▸ **Exercise instructions**:
a. According to the Wijnaldum analysis below, how many touches did Wijnaldum have in the 2-3 win against Leicester?
b. Extend the Wijnaldum analysis below, picking up after its final sentence.
(Document extract begins)
In Liverpool’s previous league match against Newcastle, Wijnaldum had 49 touches, the fewest of any outfield Liverpool player, who played the game full tilt. In the 2-3 victory against Leicester, he had even fewer, with 35 – less than even Mignolet, and with a mere 25 passes too.
In light of this, we’ll have a quick look at Wijnaldum’s league record this season in terms of some simple match involvement indicators, and see if there’s any trends that stick out immediately.
Average passes H/A: 40.66/30.5
Average possession: H/A: 3.96pc/3.25pc
Average touches H/A: 54/40.25
Average dribbles H/A: 3.6/0.5
Average shots H/A: 2/2
Average tackles H/A: 0.66/0.75
Now it’s too early into the season to have a full analysis of these league figures, even if it appears that Wijnaldum is very much a player with serious home comforts; but beyond these figures, we’ll actually have a look at his positional play, which was very interesting.
In the images above, we can clearly see Wijnaldum in a far more offensive position to the one we usually see and expect of him. During the game, he regularly pushed into the box, and went wide, in place of Coutinho – who dropped deep – allowing Coutinho to try to pull the creative strings, and using his own positioning to create space, or at least occupy opposition players.
(Document extract ends)
(Dataset entries begins)
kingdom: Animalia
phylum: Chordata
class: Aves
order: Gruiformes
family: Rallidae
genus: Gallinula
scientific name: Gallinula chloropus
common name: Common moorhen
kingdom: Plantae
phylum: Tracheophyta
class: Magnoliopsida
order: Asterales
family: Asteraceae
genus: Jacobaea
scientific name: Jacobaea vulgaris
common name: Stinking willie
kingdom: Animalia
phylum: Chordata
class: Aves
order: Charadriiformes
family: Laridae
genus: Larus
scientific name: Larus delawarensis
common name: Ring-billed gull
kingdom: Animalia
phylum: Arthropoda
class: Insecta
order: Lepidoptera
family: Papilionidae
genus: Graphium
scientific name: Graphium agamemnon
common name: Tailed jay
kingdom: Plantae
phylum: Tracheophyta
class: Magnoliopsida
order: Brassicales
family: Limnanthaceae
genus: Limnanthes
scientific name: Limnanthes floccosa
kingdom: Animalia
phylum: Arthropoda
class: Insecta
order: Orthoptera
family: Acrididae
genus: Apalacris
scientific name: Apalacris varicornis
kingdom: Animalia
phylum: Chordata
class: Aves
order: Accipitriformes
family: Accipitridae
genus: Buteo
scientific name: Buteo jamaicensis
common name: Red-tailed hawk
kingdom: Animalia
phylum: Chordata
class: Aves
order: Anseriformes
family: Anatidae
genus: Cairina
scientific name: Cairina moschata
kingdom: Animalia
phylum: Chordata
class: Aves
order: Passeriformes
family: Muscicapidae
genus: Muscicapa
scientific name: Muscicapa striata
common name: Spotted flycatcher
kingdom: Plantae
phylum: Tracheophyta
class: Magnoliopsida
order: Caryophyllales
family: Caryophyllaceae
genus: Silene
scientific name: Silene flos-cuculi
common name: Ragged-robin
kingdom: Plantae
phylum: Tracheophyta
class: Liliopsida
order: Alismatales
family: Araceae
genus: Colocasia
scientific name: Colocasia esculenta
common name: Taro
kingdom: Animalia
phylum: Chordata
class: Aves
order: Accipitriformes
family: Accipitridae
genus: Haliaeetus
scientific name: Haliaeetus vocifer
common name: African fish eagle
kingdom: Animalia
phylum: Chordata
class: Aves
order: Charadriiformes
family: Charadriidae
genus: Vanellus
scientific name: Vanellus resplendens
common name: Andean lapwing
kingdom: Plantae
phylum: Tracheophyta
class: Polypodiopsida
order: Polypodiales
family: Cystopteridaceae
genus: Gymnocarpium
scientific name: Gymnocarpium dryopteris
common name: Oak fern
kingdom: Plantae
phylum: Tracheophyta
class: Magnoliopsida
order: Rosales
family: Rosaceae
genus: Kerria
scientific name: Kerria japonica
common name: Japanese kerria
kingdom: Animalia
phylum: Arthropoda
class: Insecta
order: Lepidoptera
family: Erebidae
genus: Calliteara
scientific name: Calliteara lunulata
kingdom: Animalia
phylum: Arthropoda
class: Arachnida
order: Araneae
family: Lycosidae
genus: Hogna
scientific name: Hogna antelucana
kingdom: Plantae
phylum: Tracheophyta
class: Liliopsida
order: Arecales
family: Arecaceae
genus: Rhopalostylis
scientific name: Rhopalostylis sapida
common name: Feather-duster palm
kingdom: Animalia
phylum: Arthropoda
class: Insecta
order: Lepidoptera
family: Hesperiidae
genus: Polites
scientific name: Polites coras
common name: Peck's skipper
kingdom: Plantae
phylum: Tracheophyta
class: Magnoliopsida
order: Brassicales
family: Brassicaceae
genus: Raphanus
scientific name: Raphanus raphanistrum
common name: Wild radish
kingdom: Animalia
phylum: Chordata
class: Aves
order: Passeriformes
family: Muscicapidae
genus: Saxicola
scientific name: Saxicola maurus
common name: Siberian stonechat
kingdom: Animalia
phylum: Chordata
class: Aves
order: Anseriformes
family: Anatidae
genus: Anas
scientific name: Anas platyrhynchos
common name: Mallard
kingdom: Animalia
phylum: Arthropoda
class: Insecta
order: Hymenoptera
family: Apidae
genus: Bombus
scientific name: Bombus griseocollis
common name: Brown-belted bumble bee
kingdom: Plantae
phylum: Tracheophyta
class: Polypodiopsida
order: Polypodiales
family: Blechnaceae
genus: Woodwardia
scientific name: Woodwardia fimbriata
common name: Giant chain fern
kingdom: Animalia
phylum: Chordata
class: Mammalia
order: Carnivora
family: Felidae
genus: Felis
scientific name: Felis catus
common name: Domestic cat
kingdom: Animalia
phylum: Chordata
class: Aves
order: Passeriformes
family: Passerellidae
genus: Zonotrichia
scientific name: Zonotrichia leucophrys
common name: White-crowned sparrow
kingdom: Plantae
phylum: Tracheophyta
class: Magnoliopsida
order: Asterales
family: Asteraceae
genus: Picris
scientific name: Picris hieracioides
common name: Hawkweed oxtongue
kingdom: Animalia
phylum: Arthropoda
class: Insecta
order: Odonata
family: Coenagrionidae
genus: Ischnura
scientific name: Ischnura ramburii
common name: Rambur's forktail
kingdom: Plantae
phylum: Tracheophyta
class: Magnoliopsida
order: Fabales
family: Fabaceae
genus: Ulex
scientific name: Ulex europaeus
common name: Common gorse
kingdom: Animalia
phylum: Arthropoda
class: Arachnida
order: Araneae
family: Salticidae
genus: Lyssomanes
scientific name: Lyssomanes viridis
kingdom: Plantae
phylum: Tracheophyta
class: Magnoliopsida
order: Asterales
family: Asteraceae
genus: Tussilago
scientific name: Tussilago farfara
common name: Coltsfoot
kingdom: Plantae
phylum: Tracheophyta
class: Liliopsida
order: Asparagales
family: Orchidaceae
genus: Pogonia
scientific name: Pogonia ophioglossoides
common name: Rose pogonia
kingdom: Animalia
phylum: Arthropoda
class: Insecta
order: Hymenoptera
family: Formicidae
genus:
(Dataset entries ends)
▸ **Results by task**:
a. 35

b.
Wijnaldum’s positioning feeds into Liverpool’s overall shape, which was compact, and focussed on attacking down the middle of the pitch:
The issue with this was that Mourinho had set up his United team to cope with attacks down the middle, with Martial and Young tasked with marking Liverpool’s full-backs, allowing the Manchester United full-backs to set up extremely tight to their centre-backs – making a solid and compact back four, protected with wing-backs on either side, and with two holding midfielders in front to shield the centre-backs.
Because of the wing-backs though, Liverpool’s full-backs may have had space on the ball, but rarely space to run freely into – hence their average positions being near but not beyond the half-way line.
Whilst I drew attention to Can’s run into the box earlier, and his presence in attacks, he was instructed to fulfil a defensive role too – one which both he and Henderson did very well – minimising United’s propensity to break and launch counter-attacks – something Mourinho bemoaned in the post-match presser.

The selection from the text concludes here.